22.3 Afwijken van de bouwregels

a. Burgemeester en wethouders kunnen bij een omgevingsvergunning afwijken van het bepaalde in:

1. lid 22.2.1 onder f ten behoeve van een vermeerdering dan wel een vermindering van de aangegeven hoogtemaatvoering met niet meer dan 5%;

2. 22.2.3 onder g ten behoeve van een vermeerdering van de bouwhoogte tot 6 m.

Deze kennelijke verschrijving wordt vervangen door:

22.3 Afwijken van de bouwregels

a. Burgemeester en wethouders kunnen bij een omgevingsvergunning afwijken van het bepaalde in:

1. lid 22.2.1 onder f ten behoeve van een vermeerdering dan wel een vermindering van de aangegeven hoogtemaatvoering met niet meer dan 5%;

2. 22.2.3 onder i ten behoeve van een vermeerdering van de bouwhoogte tot 6 m.

Artikel 4 Tuin

4.1 Kliko ombouwen in tuin

De regels van de bestemming Tuin, zoals ook genoemd in Bijlage 1 Aanpassingen in bestemmingsplannen, worden gewijzigd door in de bestemmingsomschrijving behalve de al toegestane functies, tevens kliko ombouwen toe te staan, met uitzondering van op gronden die zijn aangeduid als stedenbouwkundig waardevol en gronden met de dubbelbestemming 'Waarde - Cultuurhistorie'.

In de bouwregels, overige bouwwerken, van de bestemming Tuin wordt het volgende lid toegevoegd:

"per woning is één kliko ombouw toegestaan.
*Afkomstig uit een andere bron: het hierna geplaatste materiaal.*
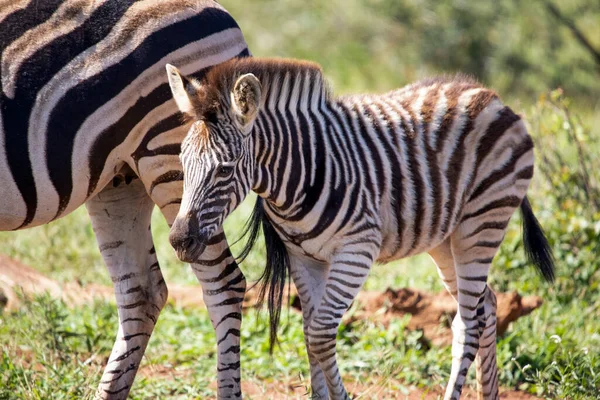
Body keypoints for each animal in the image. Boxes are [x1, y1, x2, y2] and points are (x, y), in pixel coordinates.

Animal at [168, 57, 552, 400]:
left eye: (224, 169)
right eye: (183, 162)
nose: (179, 240)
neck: (299, 175)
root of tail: (491, 96)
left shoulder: (356, 251)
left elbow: (321, 333)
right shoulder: (303, 257)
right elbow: (309, 331)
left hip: (482, 222)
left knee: (469, 323)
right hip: (445, 239)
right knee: (486, 306)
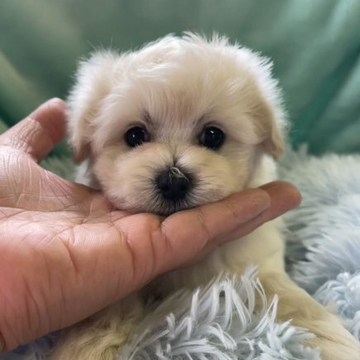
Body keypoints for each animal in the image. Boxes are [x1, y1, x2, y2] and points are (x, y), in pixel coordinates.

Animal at [50, 34, 358, 360]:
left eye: (213, 135)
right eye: (134, 135)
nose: (173, 181)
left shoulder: (254, 263)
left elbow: (294, 302)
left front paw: (338, 344)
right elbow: (107, 309)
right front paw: (83, 347)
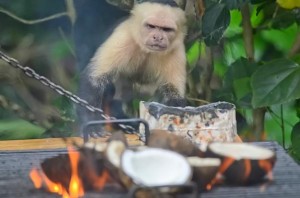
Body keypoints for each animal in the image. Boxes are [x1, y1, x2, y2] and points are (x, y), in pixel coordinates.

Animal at [77, 0, 186, 133]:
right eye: (151, 26)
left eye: (166, 29)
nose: (158, 37)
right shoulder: (123, 37)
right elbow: (95, 79)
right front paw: (91, 123)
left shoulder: (177, 50)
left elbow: (174, 96)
De oppervlakte per kliko ombouw mag niet meer dan 2 m2 bedragen en de maximale hoogte van de kliko ombouw mag niet meer dan 1,25 m bedragen".

Artikel 5 Wonen

5.1 Hondentrimsalon

De regels van de bestemming Wonen worden gewijzigd door de bijlage 'Lijst van bedrijfsactiviteiten aan huis', zoals genoemd in Bijlage 1 Aanpassingen in bestemmingsplannen, te wijzigen door bij de activiteit "haar- en schoonheidsverzorging, inclusief ondergeschikte detailhandel" de randvoorwaarde:

"alleen op afspraak. Een pedicure of manicure valt hieronder. Sauna's, solaria enz. vallen hier niet onder net zomin als een hondentrimsalon."

te wijzigen in:

"alleen op afspraak. Een pedicure of manicure valt hieronder. Een hondentrimsalon zonder buitenkennel valt hieronder. Sauna's, solaria enz. vallen hier niet onder. "

Artikel 6 Leiding - Riool

6.1 Bestemmingsomschrijving

De voor 'Leiding - Riool' aangewezen gronden zijn, behalve voor de andere daar voorkomende bestemming(en), mede bestemd voor hoofdtransportleidingen voor afvalwater of andere nutsvoorzieningen;

6.2 Bouwregels

Ter plaatse van de aangewezen gronden mag in afwijking van de gegeven bestemming, binnen die zone niet worden gebouwd anders dan ten behoeve van leidingen.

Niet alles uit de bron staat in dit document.